Religion veut dire relier. Pour les Européens – qui sont en train d’essayer de construire un État, qui veulent bâtir un lien social essentiellement sur la diversité, sur la promotion de la diversité comme valeur pouvant fonder une unité – ne pas percevoir la connivence, l’intimité, la possibilité même d’un lien social (unité dans la diversité) et la possibilité pour les composantes religieuses monothéistes et spécialement islamiques aujourd’hui de renouveler le fonds européen, ce serait à mal escient que leurs responsables politiques feraient appel aux “ sources d’art ”, comme ils les nomment parfois, pour se redonner une motivation supplémentaire et mettre de leur côté la citoyenneté.
La condition pour pouvoir remettre dans le jeu démocratique ces sources structurantes de l’identité collective que sont les religions et l’humanisme est de les regarder pour ce qu’elles sont, c’est-à-dire pas seulement des composantes de la société civile, mais des composantes qui se disent elles-mêmes avoir une vocation anthropologique. Écouter ce que disent d’elles-mêmes les composantes religieuses de la société civile est indispensable, même si on ne le partage pas, pour pouvoir leur permettre de jouer pleinement leur rôle et comprendre pourquoi, aujourd’hui, elles sont en train de sortir du domaine privé pour entrer, comme nous l’a dit Grace Davie, dans la sphère publique, exprimer ce qu’elles ont à dire, rendre public ce en quoi elles sont travailleuses à la constitution d’une conscience commune et de valeurs collectives. Le défi est au moins aussi grand pour les religions. Dans le contexte de la globalisation, elles pourraient tout simplement endosser le costume identitaire qu’on les invite à revêtir, se replier sur elles-mêmes. Il ne va pas de soi qu’elles ne le fassent pas.

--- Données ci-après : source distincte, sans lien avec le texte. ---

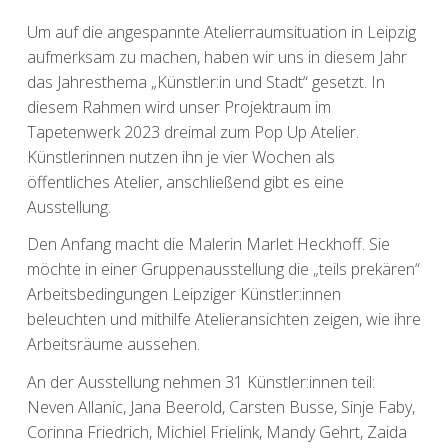
Um auf die angespannte Atelierraumsituation in Leipzig
aufmerksam zu machen, haben wir uns in diesem Jahr
das Jahresthema „Künstler:in und Stadt“ gesetzt. In
diesem Rahmen wird unser Projektraum im
Tapetenwerk 2023 dreimal zum Pop Up Atelier.
Künstlerinnen nutzen ihn je vier Wochen als
öffentliches Atelier, anschließend gibt es eine
Ausstellung.
Den Anfang macht die Malerin Marlet Heckhoff. Sie
möchte in einer Gruppenausstellung die „teils prekären“
Arbeitsbedingungen Leipziger Künstler:innen
beleuchten und mithilfe Atelieransichten zeigen, wie ihre
Arbeitsräume aussehen.
An der Ausstellung nehmen 31 Künstler:innen teil:
Neven Allanic, Jana Beerold, Carsten Busse, Sinje Faby,
Corinna Friedrich, Michiel Frielink, Mandy Gehrt, Zaida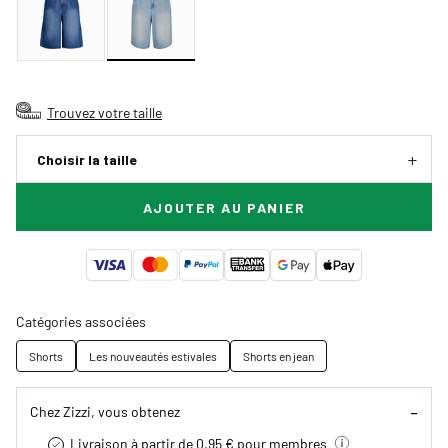
Trouvez votre taille
Choisir la taille
AJOUTER AU PANIER
Catégories associées
Shorts
Les nouveautés estivales
Shorts en jean
Chez Zizzi, vous obtenez
Livraison à partir de 0.95 € pour membres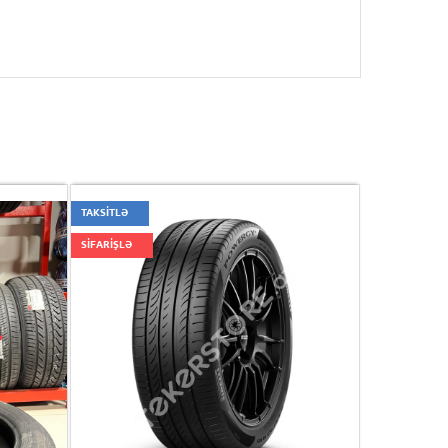
TAKSİTLƏ
SİFARİŞLƏ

Il y a aussi dans le monde religieux un travail de dépouillement, d’ouverture, de fidélité aux sources anthropologiques. Nous avons entendu plusieurs témoignages qui comportaient justement ces trois dimensions, que ce soit à travers la diaspora et le rôle que jouent les femmes ; à travers Taizé et sa capacité à exprimer l’attente des jeunes ; à travers la possibilité d’un islam européen qui s’acculture.